The fact that the authors do not observe eYFP labeling in the lateral amygdala is a bit concerning, presumably with confocal microscopy axons in the TE containing eYFP should be visible. That the authors do see eYFP labeling in axons with EM is encouraging, however it does not provide any index of the extent of the overexpression of RPL10a-eYFP construct. How much expression is needed to get sufficient mRNA? Is the amount of RPL10A-eYFP in axons consistent with the EM showing a few polyribosomes or does overexpression drive more RPL10A into the axons than is normal? Moreover, the authors do not report the amount of mRNA that was isolated, therefore it is hard to know whether the RNA isolated is of sufficient quality and quantity for subsequent RNAseq analysis.

We did not find it particularly surprising that eYFP was not visible by light microscopy in axons. Although it was easily visible in the transfected cell bodies, where RPL10a is presumably more concentrated on rough ER, we would not necessarily expect a strong fluorescence signal to be generated from RPL10a-eYFP in axons, where the enveloping myelin, vesicle pools, and white matter can interfere with both excitation and emission of photons, especially if the molecules are not present in high concentrations. We focused on EM imaging because it is more sensitive and can unambiguously localize signal in compartments such as axons.

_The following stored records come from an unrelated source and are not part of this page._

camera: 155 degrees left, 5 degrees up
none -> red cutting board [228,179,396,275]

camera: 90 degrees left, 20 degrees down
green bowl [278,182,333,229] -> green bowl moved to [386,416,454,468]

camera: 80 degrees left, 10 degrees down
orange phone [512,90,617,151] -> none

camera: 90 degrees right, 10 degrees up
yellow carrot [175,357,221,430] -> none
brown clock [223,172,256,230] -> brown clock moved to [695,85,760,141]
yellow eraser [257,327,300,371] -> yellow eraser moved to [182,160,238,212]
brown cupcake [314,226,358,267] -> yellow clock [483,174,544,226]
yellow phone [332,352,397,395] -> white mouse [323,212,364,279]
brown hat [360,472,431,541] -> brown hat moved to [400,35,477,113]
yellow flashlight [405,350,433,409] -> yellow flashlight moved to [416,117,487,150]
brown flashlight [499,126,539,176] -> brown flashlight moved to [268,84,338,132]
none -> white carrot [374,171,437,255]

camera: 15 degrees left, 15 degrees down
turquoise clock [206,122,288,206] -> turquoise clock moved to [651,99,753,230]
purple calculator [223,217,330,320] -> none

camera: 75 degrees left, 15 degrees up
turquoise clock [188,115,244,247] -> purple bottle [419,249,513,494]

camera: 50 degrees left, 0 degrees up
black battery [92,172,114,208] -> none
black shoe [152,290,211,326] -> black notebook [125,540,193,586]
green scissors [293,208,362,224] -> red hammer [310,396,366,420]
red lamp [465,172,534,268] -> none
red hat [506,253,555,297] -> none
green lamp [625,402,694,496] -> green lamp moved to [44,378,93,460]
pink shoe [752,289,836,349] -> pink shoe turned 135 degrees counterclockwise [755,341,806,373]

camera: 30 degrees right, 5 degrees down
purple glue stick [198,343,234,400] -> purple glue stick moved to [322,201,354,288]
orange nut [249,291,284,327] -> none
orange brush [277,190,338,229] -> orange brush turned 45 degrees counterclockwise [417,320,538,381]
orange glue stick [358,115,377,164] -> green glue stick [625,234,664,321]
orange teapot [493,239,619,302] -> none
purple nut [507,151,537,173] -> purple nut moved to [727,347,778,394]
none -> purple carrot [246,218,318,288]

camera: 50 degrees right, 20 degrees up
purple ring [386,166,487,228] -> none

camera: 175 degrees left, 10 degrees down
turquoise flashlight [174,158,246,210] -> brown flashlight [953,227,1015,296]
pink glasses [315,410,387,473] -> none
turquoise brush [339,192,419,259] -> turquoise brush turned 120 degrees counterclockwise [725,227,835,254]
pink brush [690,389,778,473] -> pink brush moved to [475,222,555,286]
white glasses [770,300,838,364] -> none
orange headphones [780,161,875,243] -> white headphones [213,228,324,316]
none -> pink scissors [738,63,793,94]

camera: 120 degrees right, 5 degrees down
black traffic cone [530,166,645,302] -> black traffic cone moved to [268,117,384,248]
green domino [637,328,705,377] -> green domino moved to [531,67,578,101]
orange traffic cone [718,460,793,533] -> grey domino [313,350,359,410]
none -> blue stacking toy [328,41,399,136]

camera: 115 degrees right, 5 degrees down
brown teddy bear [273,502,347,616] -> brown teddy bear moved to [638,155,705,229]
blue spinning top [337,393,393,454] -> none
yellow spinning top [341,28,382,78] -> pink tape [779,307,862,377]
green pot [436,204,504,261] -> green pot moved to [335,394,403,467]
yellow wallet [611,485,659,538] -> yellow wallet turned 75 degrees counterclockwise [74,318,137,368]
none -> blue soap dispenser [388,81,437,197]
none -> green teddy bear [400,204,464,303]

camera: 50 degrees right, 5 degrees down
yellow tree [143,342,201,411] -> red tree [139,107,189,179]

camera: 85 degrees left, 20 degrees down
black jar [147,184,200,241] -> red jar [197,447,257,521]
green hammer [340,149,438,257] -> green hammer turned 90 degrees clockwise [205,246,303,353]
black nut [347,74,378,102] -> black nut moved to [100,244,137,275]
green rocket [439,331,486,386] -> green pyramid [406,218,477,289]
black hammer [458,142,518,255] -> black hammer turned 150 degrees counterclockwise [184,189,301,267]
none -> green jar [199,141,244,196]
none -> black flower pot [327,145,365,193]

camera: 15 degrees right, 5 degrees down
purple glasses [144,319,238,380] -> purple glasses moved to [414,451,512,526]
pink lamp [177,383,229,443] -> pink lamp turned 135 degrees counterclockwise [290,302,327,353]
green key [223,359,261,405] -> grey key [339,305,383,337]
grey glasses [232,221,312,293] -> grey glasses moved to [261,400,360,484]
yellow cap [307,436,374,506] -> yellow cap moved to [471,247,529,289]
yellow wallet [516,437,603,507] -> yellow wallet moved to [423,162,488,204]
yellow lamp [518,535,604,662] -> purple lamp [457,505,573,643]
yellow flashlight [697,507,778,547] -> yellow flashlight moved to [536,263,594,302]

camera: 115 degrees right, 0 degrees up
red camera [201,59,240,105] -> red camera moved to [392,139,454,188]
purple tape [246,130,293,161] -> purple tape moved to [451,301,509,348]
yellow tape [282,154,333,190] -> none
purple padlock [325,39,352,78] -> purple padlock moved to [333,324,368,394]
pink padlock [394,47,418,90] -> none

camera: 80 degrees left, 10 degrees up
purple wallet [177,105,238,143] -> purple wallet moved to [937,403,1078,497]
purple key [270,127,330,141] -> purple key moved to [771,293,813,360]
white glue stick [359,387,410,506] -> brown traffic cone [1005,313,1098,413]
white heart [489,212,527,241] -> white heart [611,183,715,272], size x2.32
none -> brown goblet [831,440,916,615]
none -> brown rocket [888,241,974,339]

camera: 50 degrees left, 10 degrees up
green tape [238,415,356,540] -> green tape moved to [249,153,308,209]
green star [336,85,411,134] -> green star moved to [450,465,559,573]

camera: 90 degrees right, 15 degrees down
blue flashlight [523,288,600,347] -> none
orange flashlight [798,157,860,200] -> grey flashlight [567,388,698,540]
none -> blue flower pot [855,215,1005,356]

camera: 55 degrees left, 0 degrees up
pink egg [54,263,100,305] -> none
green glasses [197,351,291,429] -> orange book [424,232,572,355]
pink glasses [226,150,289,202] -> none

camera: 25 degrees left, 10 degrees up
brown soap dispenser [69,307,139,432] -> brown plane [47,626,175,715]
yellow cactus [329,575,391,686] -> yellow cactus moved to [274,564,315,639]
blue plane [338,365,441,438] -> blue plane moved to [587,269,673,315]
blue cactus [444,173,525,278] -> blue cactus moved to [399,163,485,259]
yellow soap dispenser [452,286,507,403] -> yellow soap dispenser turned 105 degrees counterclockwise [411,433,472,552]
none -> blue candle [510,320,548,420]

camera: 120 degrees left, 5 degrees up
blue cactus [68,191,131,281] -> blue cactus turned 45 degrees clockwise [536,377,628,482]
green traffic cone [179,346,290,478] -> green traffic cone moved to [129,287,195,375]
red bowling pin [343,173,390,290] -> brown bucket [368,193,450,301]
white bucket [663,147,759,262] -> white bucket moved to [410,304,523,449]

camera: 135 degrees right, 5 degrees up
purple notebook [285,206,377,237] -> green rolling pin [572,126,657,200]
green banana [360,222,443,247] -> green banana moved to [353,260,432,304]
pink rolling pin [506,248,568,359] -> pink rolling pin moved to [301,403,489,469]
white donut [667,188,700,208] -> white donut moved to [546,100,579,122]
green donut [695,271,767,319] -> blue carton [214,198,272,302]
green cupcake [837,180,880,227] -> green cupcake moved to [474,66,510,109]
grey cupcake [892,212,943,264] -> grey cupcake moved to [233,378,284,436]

As we now explain in the Discussion, translation is regulated upstream of ribosome recruitment, so there is no reason to expect that translation would be significantly altered by the presence of excess ribosomal proteins. In addition, the function of overexpressed RPL10a-eYFP was evaluated by Heiman et al. in the initial report of the TRAP technique and found to be equivalent to the endogenous protein. We have clarified in the text that the scarcity of polyribosomes in LA axons is consistent with reports of translation without polyribosomes in other types of axons, and likely reflects alternate translational structures such as monosomes. All final mRNA yields and quality control measures are given in Supplementary File 1. RNA was quantified after amplification, since the raw yield after the IP step is a function of the number of cells infected by the virus, the number of infected cells that project axons to the amygdala, and the amount of white matter collected during the dissection.